How to create a custom dataset for machine translation

Question

How to create a custom dataset for machine translation

BabylenMagnus opened this issue 2 years ago · 4 comments

what to do if a phrase has several translations.
Will this dataset be correct?
train.src:

I like the color green.
I like the color green.

train.tgt

Мне нравится зелёный цвет.
Я люблю зелёный цвет.

how will the BLEU metric work on it?

Answer 1 · 2023-01-20T08:03:54.000Z

When you utilize it for training, you can create train.src and train.tgt by spliting them, just like what you do.
When validation and testing, BLEU supports to conduct the score with multiple refernece, you should write the unique in the valid/test.src and their corresponding translations with repr expressions in lists in valid/test.tgt. For example:

valid/test.src

abc
edf

valid/test.tgt

"['ABC', 'Abc']"
"['DEF', 'Def', 'DEf']"

The target translations may not need to be the same number.

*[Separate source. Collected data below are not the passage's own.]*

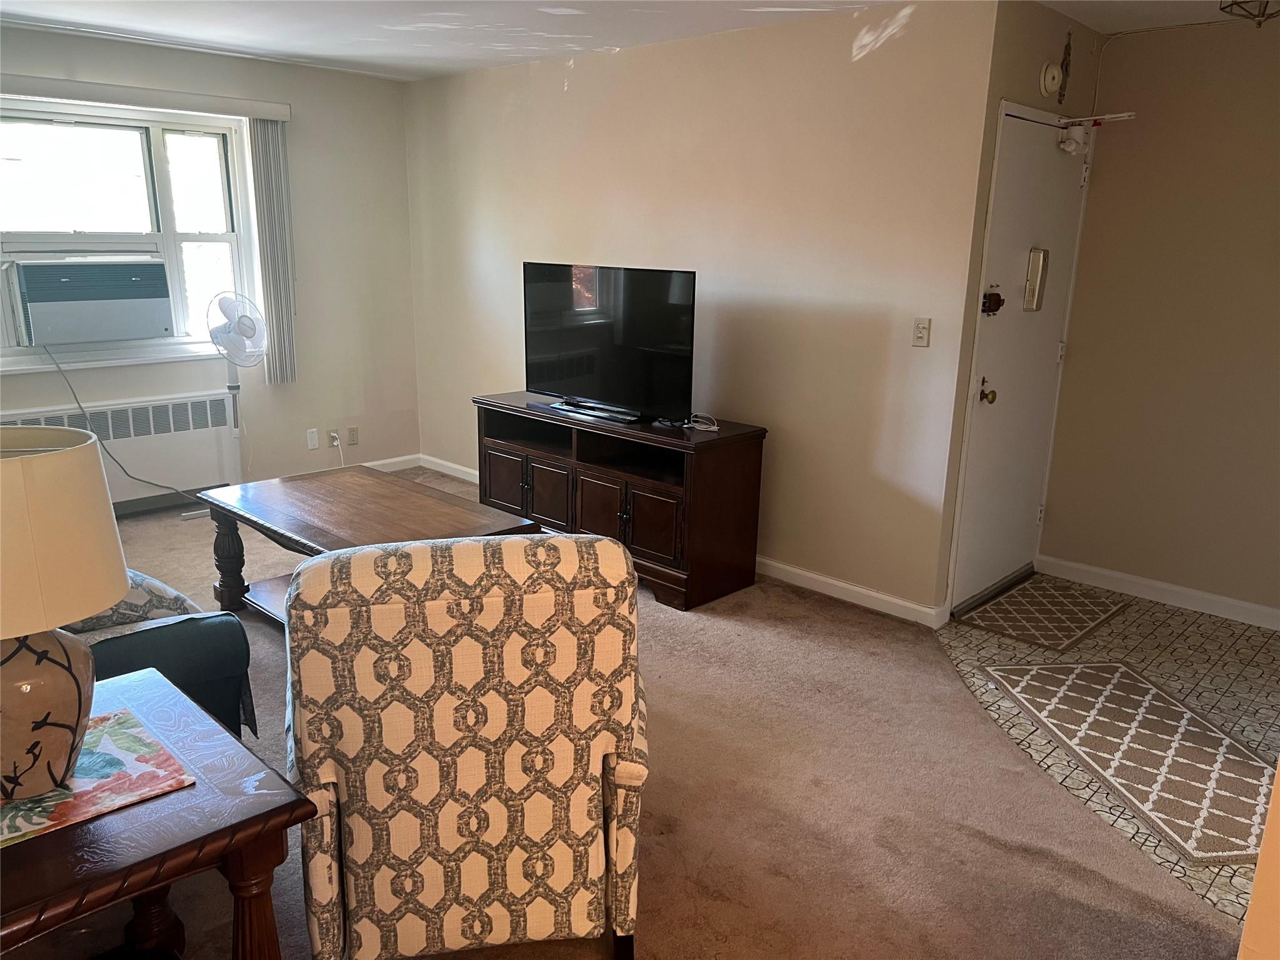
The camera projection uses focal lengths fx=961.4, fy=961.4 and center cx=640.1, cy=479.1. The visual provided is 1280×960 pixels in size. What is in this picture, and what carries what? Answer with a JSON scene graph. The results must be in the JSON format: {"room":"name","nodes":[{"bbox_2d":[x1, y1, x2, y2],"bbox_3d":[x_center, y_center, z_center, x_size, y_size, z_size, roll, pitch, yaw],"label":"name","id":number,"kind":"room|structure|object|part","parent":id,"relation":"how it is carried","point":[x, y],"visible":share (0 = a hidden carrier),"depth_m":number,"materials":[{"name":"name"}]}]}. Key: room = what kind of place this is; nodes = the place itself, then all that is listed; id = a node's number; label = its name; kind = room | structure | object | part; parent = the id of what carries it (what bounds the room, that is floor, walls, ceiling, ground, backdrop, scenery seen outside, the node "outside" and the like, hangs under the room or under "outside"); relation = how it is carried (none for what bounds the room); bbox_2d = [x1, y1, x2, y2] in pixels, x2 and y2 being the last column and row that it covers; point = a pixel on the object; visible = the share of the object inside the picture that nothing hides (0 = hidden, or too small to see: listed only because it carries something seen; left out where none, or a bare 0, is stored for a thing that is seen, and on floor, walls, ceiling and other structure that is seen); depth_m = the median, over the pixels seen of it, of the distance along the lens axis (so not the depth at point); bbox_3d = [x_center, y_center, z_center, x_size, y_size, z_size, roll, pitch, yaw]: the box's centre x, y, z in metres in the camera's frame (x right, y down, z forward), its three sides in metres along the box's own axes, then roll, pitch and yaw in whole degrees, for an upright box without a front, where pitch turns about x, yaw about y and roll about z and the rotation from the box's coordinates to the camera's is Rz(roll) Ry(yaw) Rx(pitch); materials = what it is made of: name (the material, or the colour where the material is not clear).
{"room":"living room","nodes":[
{"label":"living room","id":0,"kind":"room"},
{"bbox_2d":[0,25,422,514],"bbox_3d":[-3.000,-0.931,4.775,0.154,2.468,4.315,14,19,42],"label":"window wall","id":1,"kind":"structure","parent":0,"point":[329,74],"depth_m":5.74,"materials":[{"name":"paint"}]},
{"bbox_2d":[0,389,238,509],"bbox_3d":[-2.843,-0.107,5.030,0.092,0.545,1.372,14,19,42],"label":"radiator cover","id":2,"kind":"object","parent":1,"relation":"attached to","point":[215,439],"visible":0.68,"depth_m":5.18,"materials":[{"name":"white metal"}]},
{"bbox_2d":[0,95,261,370],"bbox_3d":[-2.782,-1.268,4.960,0.149,1.277,1.566,14,19,42],"label":"window","id":3,"kind":"structure","parent":1,"relation":"in","point":[170,245],"depth_m":5.06,"materials":[{"name":"glass"}]},
{"bbox_2d":[6,255,171,345],"bbox_3d":[-2.926,-0.954,5.037,0.477,0.402,0.729,14,19,42],"label":"air conditioner","id":4,"kind":"object","parent":3,"relation":"in","point":[130,321],"visible":0.98,"depth_m":4.86,"materials":[{"name":"white plastic"}]},
{"bbox_2d":[43,343,204,496],"bbox_3d":[-2.710,-0.280,5.030,0.204,0.898,0.691,14,19,42],"label":"power cord","id":5,"kind":"object","parent":4,"relation":"attached to","point":[78,402],"visible":0.9,"depth_m":4.95,"materials":[{"name":"plastic"}]},
{"bbox_2d":[0,73,288,121],"bbox_3d":[-2.701,-1.892,4.703,0.099,0.089,1.890,14,19,42],"label":"blind valance","id":6,"kind":"object","parent":1,"relation":"attached to","point":[255,114],"visible":0.99,"depth_m":4.81,"materials":[{"name":"white"}]},
{"bbox_2d":[249,117,296,383],"bbox_3d":[-2.101,-1.304,5.525,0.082,1.473,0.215,14,19,42],"label":"vertical blind","id":7,"kind":"object","parent":6,"relation":"hanging from","point":[269,146],"visible":0.95,"depth_m":5.50,"materials":[{"name":"grey fabric"}]},
{"bbox_2d":[306,428,319,449],"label":"blank wall plate","id":8,"kind":"object","parent":1,"relation":"attached to","point":[314,442],"visible":0.98,"depth_m":5.87,"materials":[{"name":"white plastic"}]},
{"bbox_2d":[327,428,340,446],"bbox_3d":[-1.898,-0.256,5.961,0.015,0.114,0.071,14,19,42],"label":"wall socket","id":9,"kind":"object","parent":1,"relation":"attached to","point":[332,437],"visible":0.96,"depth_m":5.96,"materials":[{"name":"white plastic"}]},
{"bbox_2d":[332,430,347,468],"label":"power cord","id":10,"kind":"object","parent":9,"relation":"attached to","point":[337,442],"visible":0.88,"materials":[{"name":"white plastic"}]},
{"bbox_2d":[346,426,359,445],"bbox_3d":[-1.816,-0.273,6.078,0.010,0.114,0.070,14,19,42],"label":"wall socket","id":11,"kind":"object","parent":1,"relation":"attached to","point":[354,439],"visible":0.98,"depth_m":6.07,"materials":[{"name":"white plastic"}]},
{"bbox_2d":[360,453,420,471],"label":"baseboard","id":12,"kind":"structure","parent":1,"relation":"attached to","point":[385,460],"depth_m":6.35,"materials":[{"name":"white paint"}]},
{"bbox_2d":[2,466,1227,959],"bbox_3d":[-1.281,0.901,2.799,6.442,0.082,5.097,14,19,42],"label":"carpet floor","id":13,"kind":"structure","parent":0,"point":[1021,856],"depth_m":2.72,"materials":[{"name":"carpet"}]},
{"bbox_2d":[60,572,253,734],"bbox_3d":[-1.689,0.430,2.587,0.947,0.855,0.938,14,19,42],"label":"green armchair","id":14,"kind":"object","parent":13,"relation":"on","point":[210,673],"visible":0.29,"depth_m":2.50,"materials":[{"name":"fabric"}]},
{"bbox_2d":[61,568,202,633],"bbox_3d":[-1.512,0.291,2.604,0.375,0.307,0.531,14,19,42],"label":"throw pillow","id":15,"kind":"object","parent":14,"relation":"on","point":[175,595],"visible":0.35,"depth_m":2.56,"materials":[{"name":"fabric"}]},
{"bbox_2d":[0,664,317,959],"bbox_3d":[-1.075,0.829,1.681,0.748,0.622,0.740,14,19,42],"label":"end table","id":16,"kind":"object","parent":13,"relation":"on","point":[250,797],"visible":0.81,"depth_m":1.60,"materials":[{"name":"brown wood"}]},
{"bbox_2d":[0,703,196,847],"bbox_3d":[-1.045,0.517,1.651,0.374,0.004,0.405,14,19,42],"label":"placemat","id":17,"kind":"object","parent":16,"relation":"on","point":[78,805],"visible":0.75,"depth_m":1.65,"materials":[{"name":"fabric"}]},
{"bbox_2d":[0,424,128,800],"bbox_3d":[-1.068,0.215,1.583,0.381,0.597,0.380,14,19,42],"label":"table lamp","id":18,"kind":"object","parent":17,"relation":"on","point":[112,539],"visible":1,"depth_m":1.53,"materials":[{"name":"ceramic"}]},
{"bbox_3d":[-1.052,0.359,1.600,0.252,0.274,0.263,8,16,25],"label":"lamp base","id":19,"kind":"part","parent":18,"relation":"part of","materials":[{"name":"ceramic"}]},
{"bbox_3d":[-1.050,0.078,1.523,0.411,0.248,0.406,7,15,22],"label":"lamp shade","id":20,"kind":"part","parent":18,"relation":"part of","materials":[{"name":"beige fabric"}]},
{"bbox_2d":[191,291,268,515],"bbox_3d":[-2.248,-0.399,5.273,0.410,1.208,0.403,-2,15,-14],"label":"pedestal fan","id":21,"kind":"object","parent":13,"relation":"on","point":[245,332],"visible":0.87,"depth_m":5.18,"materials":[{"name":"white"}]},
{"bbox_2d":[194,464,542,625],"bbox_3d":[-1.087,0.347,3.821,1.298,0.515,0.795,14,19,42],"label":"coffee table","id":22,"kind":"object","parent":13,"relation":"on","point":[287,493],"visible":0.59,"depth_m":3.74,"materials":[{"name":"brown wood"}]},
{"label":"table leg","id":23,"kind":"part","parent":22,"relation":"part of","materials":[{"name":"brown wood"}]},
{"bbox_2d":[281,528,649,959],"bbox_3d":[-0.387,0.529,2.259,0.787,0.967,0.859,-2,15,-12],"label":"armchair","id":24,"kind":"object","parent":13,"relation":"on","point":[626,719],"visible":0.99,"depth_m":1.89,"materials":[{"name":"fabric"}]},
{"bbox_2d":[473,391,767,610],"bbox_3d":[-0.159,0.038,4.722,1.571,0.720,0.516,14,19,42],"label":"tv stand","id":25,"kind":"object","parent":13,"relation":"on","point":[528,480],"visible":0.86,"depth_m":4.36,"materials":[{"name":"brown wood"}]},
{"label":"cabinet door","id":26,"kind":"part","parent":25,"relation":"part of","materials":[{"name":"brown wood"}]},
{"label":"cabinet door","id":27,"kind":"part","parent":25,"relation":"part of","materials":[{"name":"brown wood"}]},
{"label":"cabinet door","id":28,"kind":"part","parent":25,"relation":"part of","materials":[{"name":"brown wood"}]},
{"bbox_2d":[520,260,696,425],"bbox_3d":[-0.182,-0.650,4.533,1.066,0.690,0.271,14,19,42],"label":"television","id":29,"kind":"object","parent":25,"relation":"on","point":[589,372],"visible":0.99,"depth_m":4.48,"materials":[{"name":"black plastic"}]},
{"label":"cabinet door","id":30,"kind":"part","parent":25,"relation":"part of","materials":[{"name":"brown wood"}]},
{"bbox_2d":[683,411,719,432],"bbox_3d":[0.268,-0.256,4.284,0.146,0.051,0.181,-8,17,-33],"label":"cable","id":31,"kind":"object","parent":25,"relation":"on","point":[703,425],"visible":0.98,"depth_m":4.27,"materials":[{"name":"white plastic"}]},
{"bbox_2d":[0,0,1249,80],"bbox_3d":[-0.171,-1.544,2.227,7.020,0.109,5.734,14,19,42],"label":"ceiling","id":32,"kind":"structure","parent":0,"point":[374,33],"depth_m":4.25,"materials":[{"name":"white paint"}]},
{"bbox_2d":[1219,0,1279,25],"bbox_3d":[2.018,-1.552,3.046,0.319,0.195,0.321,14,19,42],"label":"ceiling light","id":33,"kind":"object","parent":32,"relation":"attached to","point":[1222,9],"visible":0.99,"depth_m":3.11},
{"bbox_2d":[405,0,1002,623],"bbox_3d":[-0.130,-0.953,5.078,3.879,2.461,0.130,14,19,42],"label":"tv wall","id":34,"kind":"structure","parent":0,"point":[570,95],"depth_m":4.30,"materials":[{"name":"beige paint"}]},
{"bbox_2d":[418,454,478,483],"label":"baseboard","id":35,"kind":"structure","parent":34,"relation":"attached to","point":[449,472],"depth_m":6.26,"materials":[{"name":"white paint"}]},
{"bbox_2d":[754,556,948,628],"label":"baseboard","id":36,"kind":"structure","parent":34,"relation":"attached to","point":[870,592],"depth_m":4.27,"materials":[{"name":"white paint"}]},
{"bbox_2d":[911,317,931,346],"bbox_3d":[1.125,-0.589,3.857,0.071,0.114,0.018,14,19,42],"label":"light switch","id":37,"kind":"object","parent":34,"relation":"attached to","point":[920,334],"visible":0.98,"depth_m":3.85,"materials":[{"name":"white plastic"}]},
{"bbox_2d":[935,1,1103,622],"bbox_3d":[1.631,-0.680,4.139,0.136,2.477,1.026,14,19,42],"label":"door wall","id":38,"kind":"structure","parent":0,"point":[1024,52],"depth_m":3.73,"materials":[{"name":"paint"}]},
{"bbox_2d":[951,105,1097,612],"bbox_3d":[1.699,-0.470,4.190,0.110,2.031,0.915,14,19,42],"label":"front door","id":39,"kind":"structure","parent":38,"relation":"in","point":[1016,146],"depth_m":4.13,"materials":[{"name":"white paint"}]},
{"bbox_2d":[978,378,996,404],"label":"door knob","id":40,"kind":"object","parent":39,"relation":"attached to","point":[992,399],"visible":0.97,"depth_m":3.95,"materials":[{"name":"gold metal"}]},
{"bbox_2d":[981,287,1004,315],"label":"door lock","id":41,"kind":"object","parent":39,"relation":"attached to","point":[984,302],"visible":0.99,"depth_m":3.86,"materials":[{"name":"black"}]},
{"bbox_2d":[1023,246,1048,311],"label":"door chime","id":42,"kind":"object","parent":39,"relation":"attached to","point":[1034,259],"visible":0.97,"depth_m":4.10,"materials":[{"name":"gold metal"}]},
{"bbox_2d":[1056,111,1139,153],"bbox_3d":[1.891,-1.438,3.982,0.286,0.157,0.165,14,19,42],"label":"door closer","id":43,"kind":"object","parent":39,"relation":"attached to","point":[1066,146],"visible":0.97,"depth_m":4.02,"materials":[{"name":"white metal"}]},
{"bbox_2d":[1038,60,1063,96],"bbox_3d":[1.636,-1.592,3.814,0.044,0.135,0.131,14,19,42],"label":"smoke detector","id":44,"kind":"object","parent":38,"relation":"attached to","point":[1050,74],"visible":0.98,"depth_m":3.79,"materials":[{"name":"white plastic"}]},
{"bbox_2d":[1056,31,1073,105],"bbox_3d":[1.747,-1.687,3.954,0.031,0.288,0.090,14,19,42],"label":"wall ornament","id":45,"kind":"object","parent":38,"relation":"attached to","point":[1066,71],"visible":0.99,"depth_m":3.95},
{"bbox_2d":[934,576,1279,927],"bbox_3d":[2.150,0.884,3.195,2.538,0.051,2.329,14,19,42],"label":"tile floor","id":46,"kind":"structure","parent":0,"point":[1215,681],"depth_m":3.59,"materials":[{"name":"tile"}]},
{"bbox_2d":[958,574,1131,652],"bbox_3d":[1.780,0.572,4.205,0.482,0.011,0.795,14,19,42],"label":"door mat","id":47,"kind":"object","parent":46,"relation":"on","point":[1019,595],"visible":0.99,"depth_m":4.14,"materials":[{"name":"carpet"}]},
{"bbox_2d":[981,659,1278,867],"bbox_3d":[1.656,0.850,3.109,0.613,0.011,1.144,-1,14,-7],"label":"rug","id":48,"kind":"object","parent":46,"relation":"on","point":[1190,719],"visible":0.96,"depth_m":3.05,"materials":[{"name":"beige carpet"}]},
{"bbox_2d":[1039,11,1279,623],"bbox_3d":[2.996,-0.502,3.572,2.813,2.466,0.133,14,19,42],"label":"entry wall","id":49,"kind":"structure","parent":0,"point":[1278,229],"depth_m":4.11,"materials":[{"name":"beige paint"}]},
{"bbox_2d":[1039,553,1279,630],"bbox_3d":[2.899,0.649,3.824,2.582,0.089,0.014,14,19,42],"label":"baseboard","id":50,"kind":"structure","parent":49,"relation":"attached to","point":[1209,598],"depth_m":4.32,"materials":[{"name":"white paint"}]},
{"bbox_2d":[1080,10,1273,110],"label":"conduit","id":51,"kind":"object","parent":49,"relation":"attached to","point":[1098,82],"visible":0.86,"depth_m":4.11,"materials":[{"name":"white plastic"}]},
{"bbox_2d":[1236,758,1279,959],"bbox_3d":[1.215,0.217,1.081,0.615,2.206,0.702,14,19,42],"label":"wall edge","id":52,"kind":"structure","parent":0,"point":[1260,864],"depth_m":1.34,"materials":[{"name":"beige paint"}]}
]}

Answer 2 · 2023-01-20T10:56:13.000Z

Ok, thanks.
would it be correct to swap them?
valid/test.src

"['ABC', 'Abc']"
"['DEF', 'Def', 'DEf']"

valid/test.tgt

abc
edf

can I do it from config and not change the file extensions?
If I have dataset A->B, but need model B->A

Answer 3 · 2023-01-20T11:27:20.000Z

No, you cannot swap them as you showed. You need to split them one-by-one. It only supports one-to-one or one-to-many, rather than many-to-one.

If you have dataset A->B, but need model B->A. You need to create the dataset by yourself. Our config has not supported that.

Answer 4 · 2023-01-20T11:34:33.000Z

Thanks for help